— 課題一覧 —
1. 屏風岩合宿の文章を読んで、次の問いに短く答えてください。
(a) ベースキャンプを置いた場所はどこですか。
(b) A隊が登ったのは何というルートですか。
(c) 7月28日、山本が出張先からまっすぐ向かったのはどこですか。
2. 屏風岩合宿の文章の最後の一文を引き取って、その先を書き進めてください。

— 本文 —
Alpine Style Mountaineering Team「MOVE」

福岡市在住の会員を中心に、九州全域の岩、沢、氷のクライミング活動をしています。現在会員募集中(初心者大歓迎)

2015年7月28日〜8月1日 屏風岩東壁定着合宿

2016年04月15日 | 活動報告

山域 穂高屏風岩東壁

日程 2015年7月28日〜8月1日

メンバー 富永隊長、今村さん、楠さん、山本

 

非常に色々あった合宿でブログを書くのに8ヶ月もかかってしまいました。

本当に申し訳ありません。

詳しい記録も必要かと思いますが、屏風岩東壁定着合宿については、時間記録は一部分だけ簡単に書こうと思います。

 

7月28日

山本は仕事の出張先から直接名古屋へ、先にホテルに着き買い出し等を済ませる。

夜になり他のメンバー到着。

 

7月29日

電車・バスを乗り継ぎ上高地へ。

この先どんな苦行が待ち受けているのかまだこの時は知る由もない。

 

上高地からベースキャンプの横尾まで歩きベースを設置。

このときなにやらヘリがバタバタと飛んでいた。

明日登る予定の屏風岩で事故が起こっていいたらしい。

明日のクライミングに備え、屏風岩の基部までの徒渉点を偵察に行っていた楠さんが、自然保護官の方達と一緒に双眼鏡をのぞき、ちょうど事故者を発見した。

明日B隊が登る予定の東陵で事故が起こっていた。

その後、東陵の上部をヘリがホバリングしていたので私たちはてっきりその日の内に救出が行なわれたのだと思っていた。

 

7月30日

夜明け前から出発。

途中の川の徒渉中にカッパが出たりと色々ネタに欠かない出来事のあったが、見るに耐えない絵になるので自粛。

T4尾根基部に近づくとだんだん空も明るくなる。

しかし屏風岩の壁の真ん中から私たちに向けて、ヘッドライトをチカチカとパッシングしているように見える。なぜあんな所でビバークしているのだろうと皆で不思議がる。

今思うと私たちのヘッドライトの行列をレスキュー隊と思い、必死にSOSを送っていたのだった。

 

T4尾根を登りT4に到着ヘリがブンブン飛んでいる、昨日事故があったばかりだから警戒してるのかな?

などどいいながら、A隊は富永さん今村さんの雲稜ルート、B隊は山本と楠さんの東陵ルートに分かれてクライミングを開始してしまう。

 

B隊の私(山本)と楠さんは、T4からT2までトラバースし、山本リードで2ピッチ登る。

そして2ピッチ目の終了点に着いた山本は何やら上の方で声がするのに気がつく。

そこでは今まさに昨日の事故者がレスリューされているところだった。。。

このままでは我々がレスキューの邪魔をしてしまうので、そこから速やかに下降開始。

— データの行 —
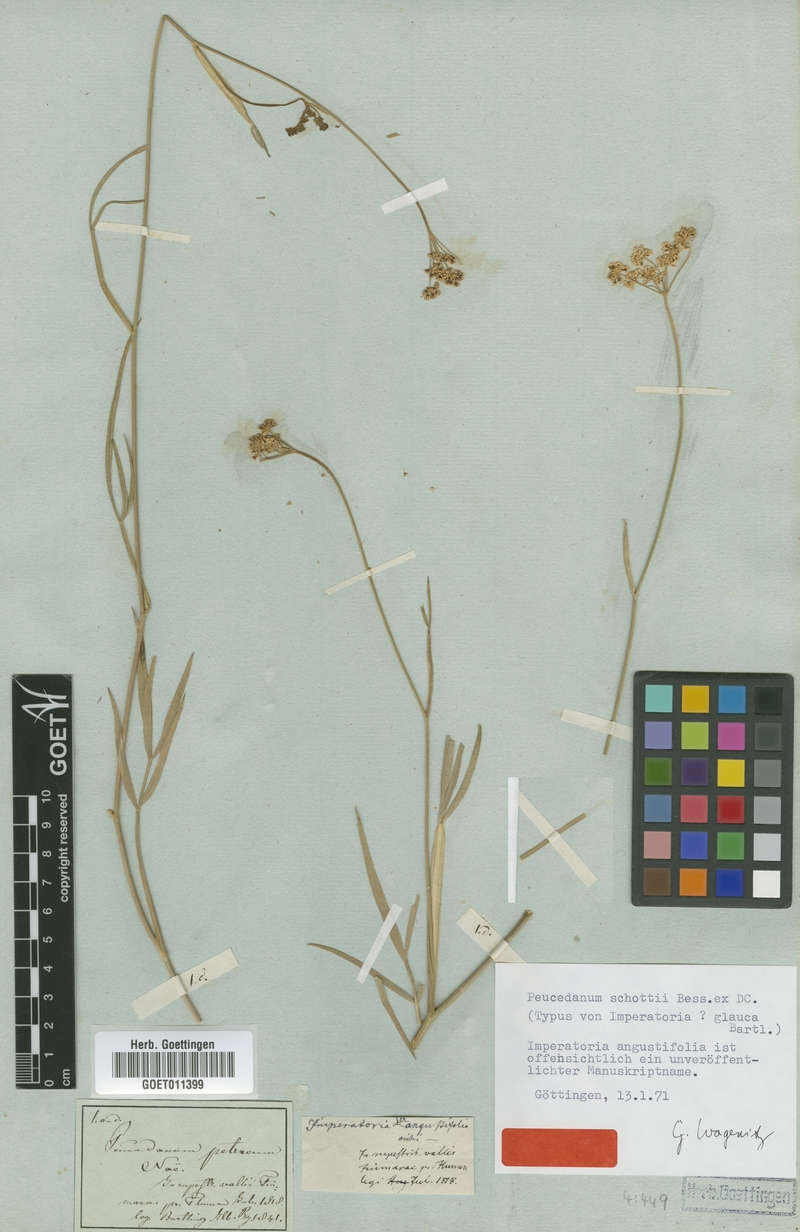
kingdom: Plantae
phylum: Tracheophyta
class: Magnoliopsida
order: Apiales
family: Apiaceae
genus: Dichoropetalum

— 課題の答え —
1.
(a) 横尾
(b) 雲稜ルート
(c) 名古屋

2.
A隊も1ピッチ登った所で下降したらしくベースの横尾で合流した。

レスキューはこの日のうちに完了したとの情報を得て、翌日は予定通り、A隊東稜ルート、B隊雲稜ルートに登ることになった。

 

7月31日

いよいよ問題の日?がやってきました。

ここからは私達B隊の記録を紹介します。

2:00起床

3:00出発

昨日と同じようにまずはT4へ

3:36徒渉点

3:56徒渉終了

4:47T4尾根基部

7:15T4到着

7:50T4出発

A隊よりB隊が先にT4に到着し登攀開始。

順調につるべで進む。

1ピッチ目は噂通り登りごたえのあるピッチだった。

写真がほとんど無いくらい順調に進み雲稜ルートを登りきる。

14:47最後の泥壁を登りきり雲稜ルート終了。

問題はここから発生した...。

壁を登りきった後、楠さんの疲労がピークに達し、また楠さんの集中力の糸がぷっつり切れてしまったのだ...。

ここからは、10分歩いたら10分休憩するペース....。

時間が刻々と過ぎて行く。

山本は下降用で500ccの水を確保していたのだが、楠さんは途中で水をこぼしたらしく、山本の水を共有することに...。

楠さんはバテテいるし楠さんに水を優先的に飲ませると、今度は私が水分不足になってしまう。。。

これはちょっとまずい。

なんとか楠さんを叱咤激励し屏風の頭に到着。

写真は、ピースはしているものの目が完全に死んでいる楠さん。

17:30屏風の頭到着

もし水に余裕が有れば楠さんの体力の状況からここでビバークとしただろう。

しかし水が無い。頑張って涸沢までは降りようと出発。

しかし山の神様はそんなに簡単に下山させてはくれなかった。

17:50屏風の頭出発

もうすぐ日が落ちる。。

18:24△2565.6

足元がおぼつかなく、集中力の切れた楠さんに何度も集中!集中!とかけ声をかける。

19:14分岐コル

尾根線から涸沢へ向かう分岐を過ぎるくらいにはもう真っ暗ヘッドライトで足元を照らしてあるく。

そこから20分ほど歩いたところで足が止まった。

登山道に雪渓で塞がれていた。

雪渓があるのは想定内だった。そのために軽アイゼンとアイスハンマーのも携帯していた。

しかし想定外だったのは雪渓部分に降り注ぐ落石の雨。

雪渓の上部が溶け、地盤を緩め、白いはずの雪渓が真っ黒になっている。

10秒おきにくらいに握りこぶしくらいの石が落ち、30秒おきくらいに大玉スイカ以上の大きさの石が落ちてくる。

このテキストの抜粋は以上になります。